→ VORGEGEBENER TEXT:

╭──

Heute wissen wir, wie dieser Krieg tatsächlich ausging. Am Ende waren die Amerikaner nicht einmal fähig, den Flughafen von Kabul zu sichern, um ihre eigenen Leute in Sicherheit zu bringen. Wir wissen heute: Alle Soldatinnen und Soldaten, die in Afghanistan fielen, ganz gleich aus welchem Land, sind für nichts gestorben. Und der Satz des damaligen deutschen Verteidigungsministers Peter Struck, dass die Freiheit Deutschlands auch am Hindukusch verteidigt werden müsse, dem damals so viele glaubten, gilt heute als einer der dümmsten Sätze der Weltgeschichte.

╰──

→ DATENSÄTZE:
╭──

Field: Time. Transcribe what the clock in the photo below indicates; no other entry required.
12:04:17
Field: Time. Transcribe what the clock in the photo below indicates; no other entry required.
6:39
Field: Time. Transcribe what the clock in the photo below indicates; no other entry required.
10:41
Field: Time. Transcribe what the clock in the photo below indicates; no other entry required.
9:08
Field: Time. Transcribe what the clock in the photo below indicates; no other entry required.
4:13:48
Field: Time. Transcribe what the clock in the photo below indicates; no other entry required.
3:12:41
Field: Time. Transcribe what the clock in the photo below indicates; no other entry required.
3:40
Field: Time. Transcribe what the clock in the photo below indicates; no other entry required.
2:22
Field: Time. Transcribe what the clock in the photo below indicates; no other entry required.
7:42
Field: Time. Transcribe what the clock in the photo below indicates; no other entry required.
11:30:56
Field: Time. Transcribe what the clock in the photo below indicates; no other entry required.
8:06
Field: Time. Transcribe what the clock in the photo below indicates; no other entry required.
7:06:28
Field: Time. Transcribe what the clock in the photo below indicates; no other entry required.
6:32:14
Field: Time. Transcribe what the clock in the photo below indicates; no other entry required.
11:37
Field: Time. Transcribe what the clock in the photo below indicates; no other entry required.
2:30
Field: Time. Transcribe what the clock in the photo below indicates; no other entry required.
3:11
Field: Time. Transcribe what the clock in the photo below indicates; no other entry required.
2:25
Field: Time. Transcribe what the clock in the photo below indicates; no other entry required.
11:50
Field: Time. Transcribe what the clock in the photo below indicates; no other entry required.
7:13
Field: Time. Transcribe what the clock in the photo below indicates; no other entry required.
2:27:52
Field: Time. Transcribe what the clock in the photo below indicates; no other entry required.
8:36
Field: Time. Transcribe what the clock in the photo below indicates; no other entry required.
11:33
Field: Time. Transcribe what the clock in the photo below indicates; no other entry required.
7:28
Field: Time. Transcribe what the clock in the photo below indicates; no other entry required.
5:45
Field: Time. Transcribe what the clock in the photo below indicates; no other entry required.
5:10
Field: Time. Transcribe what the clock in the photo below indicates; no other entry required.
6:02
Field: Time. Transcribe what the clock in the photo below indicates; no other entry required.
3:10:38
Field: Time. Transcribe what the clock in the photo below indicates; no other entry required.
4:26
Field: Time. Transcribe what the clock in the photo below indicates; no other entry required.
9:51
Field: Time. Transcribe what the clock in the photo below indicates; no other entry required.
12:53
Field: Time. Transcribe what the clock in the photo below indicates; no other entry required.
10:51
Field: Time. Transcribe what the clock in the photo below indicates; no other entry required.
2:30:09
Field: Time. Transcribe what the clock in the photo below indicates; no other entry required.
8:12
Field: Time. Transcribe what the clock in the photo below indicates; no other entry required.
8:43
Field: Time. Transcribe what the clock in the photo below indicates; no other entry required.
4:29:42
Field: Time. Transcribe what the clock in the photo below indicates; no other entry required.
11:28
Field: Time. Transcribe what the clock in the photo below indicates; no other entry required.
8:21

╰──

→ AUFGABEN:
A – Nenne alle geografischen Namen, die im Text über den Afghanistankrieg vorkommen.
B – Welches Amt hatte Peter Struck laut dem Text über den Afghanistankrieg damals inne?
C – Schreibe den Text über den Afghanistankrieg ab seinem letzten Satz weiter.

→ LÖSUNGEN:
A – Kabul, Afghanistan, Deutschland, Hindukusch

B – Er war damals deutscher Verteidigungsminister.

C –
Immer wieder sprach Eugen Biser fast formelhaft über das Wesen des Krieges; „Der Frieden ist durchzuhalten“, meinte er, oder: „Wer Krieg und Frieden sagt, der hat den Frieden schon an den Krieg verraten.“ Damit meinte er, dass Krieg kein Mittel der Politik sein darf. Eine Weltsicht, die akzeptiere, dass es immer wieder Kriege geben müsse – gleichsam als heilsame Zwischenschritte auf dem Weg in eine bessere Welt – verabscheute er aus tiefstem Herzen. Während Eugen Biser damals in Deutschland das schlimme Schicksal seines Landes mitlitt, trafen sich zeitgleich in London im Exil der wunderbare Schriftsteller Stefan Zweig und der Begründer der modernen Psychoanalyse Sigmund Freud. Als Stefan Zweig dem Psychoanalytiker gegenüber seine Verwunderung zum Ausdruck brachte, in welche zivilisatorischen Abgründe dieses 20. Jahrhundert führe, antwortete Freud nur, dass ihn das überhaupt nicht erstaune.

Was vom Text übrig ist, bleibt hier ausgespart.